Reading Heidegger's Black Notebooks, 1931-1941 by Farin Ingo; Malpas Jeff;
Author:Farin, Ingo; Malpas, Jeff;
Language: eng
Format: epub
Publisher: MIT Press
Published: 2016-09-30T04:00:00+00:00
12
Heidegger’s Metaphysical Anti-Semitism
Donatella Di Cesare
1 The Jew and the Oblivion of Being
What Heidegger wrote in the Black Notebooks about Jews and Judaism can in no way be minimized or trivialized. In a passage from 1941, he clearly warns that the “Jewish question” is a “metaphysical question”:
The question of the role of World Jewry [Weltjudentum] is not a racial question [rassisch], but the metaphysical question [metaphysisch] concerning the kind of humanity [Menschentümlichkeit], which, free from all attachments, can assume the world-historical ‘task’ of uprooting all beings [Seiendes] from being [Sein].1
What is the relationship between being and the Jew? What is the link between the Seinsfrage, philosophy’s question par excellence, and the Judenfrage?
Anti-Semitism takes on a new philosophical relevance in the Black Notebooks. The Jew is positioned at the heart of Heidegger’s thought, and as central to his philosophy. Yet, to the Jew, inscribed in the history of being, is also ascribed the greatest fault, the oblivion of being.
Metaphysical anti-Semitism sheds new light on Heidegger’s adherence to Nazism, which can no longer be considered a mere political interlude, but represents, rather, a key philosophical moment in his work. Anti-Semitism is the cornerstone of National Socialism, and not some ideological decoration. The “Heidegger affair” cannot be clarified within the gap between politics and philosophy. Since Heidegger’s decision to support Nazism is a philosophical one, the “Heidegger affair” must be discussed first in its philosophical context.
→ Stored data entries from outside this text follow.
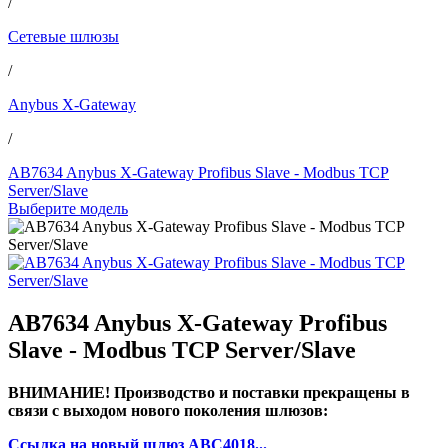
/
Сетевые шлюзы
/
Anybus X-Gateway
/
AB7634 Anybus X-Gateway Profibus Slave - Modbus TCP
Server/Slave
Выберите модель
AB7634 Anybus X-Gateway Profibus
Slave - Modbus TCP Server/Slave
ВНИМАНИЕ! Производство и поставки прекращены в
связи с выходом нового поколения шлюзов:
Ссылка на новый шлюз ABC4018...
Faced with the Black Notebooks, some critics have been quick to accuse Heidegger of being a strange obscurantist, closing the issue of totalitarianism with a totalitarian gesture. Alternatively, others have unthinkingly acquitted him, thus immediately dismissing the question. These two gestures are completely inadequate and deeply antiphilosophical. The seriousness of the issues themselves should prohibit criminalizing condemnation as well as complicit denial, moral indignation, and cynical banalization. Yet hasty judgments and absolute verdicts have multiplied and the discussion surrounding the Heidegger affair has become increasingly agitated. What has developed, especially in France, is a form of “process” that also exhibits some highly problematic traits.
What purpose is served by such a “process”—by putting the philosopher on trial? And who is served by that “process”? The not-too-secret hope of those who prosecute the case, both old and new, is to do away with Heidegger once and for all, thereby also bringing on a confrontation with that mode of philosophy, the “continental,” in which Heidegger is a central figure.
Getting rid of Heidegger, however, would mean getting rid of the difficult questions he has raised, and, above all, erasing the question (perhaps the most complex of all) concerning the responsibilities of philosophers toward the Shoah. If one defines Heidegger’s reflections as “pathological,” then in so doing one also effectively participates in the continued setting of Nazism apart from philosophy—as if Nazism were a “folly” outside reason, outside history. In contrast, the Black Notebooks can provide an opportunity to think philosophically about what happened—an opportunity to think not only about the Third Reich, nor only about Auschwitz, but also about the place of the “Jewish question” in the history of the West.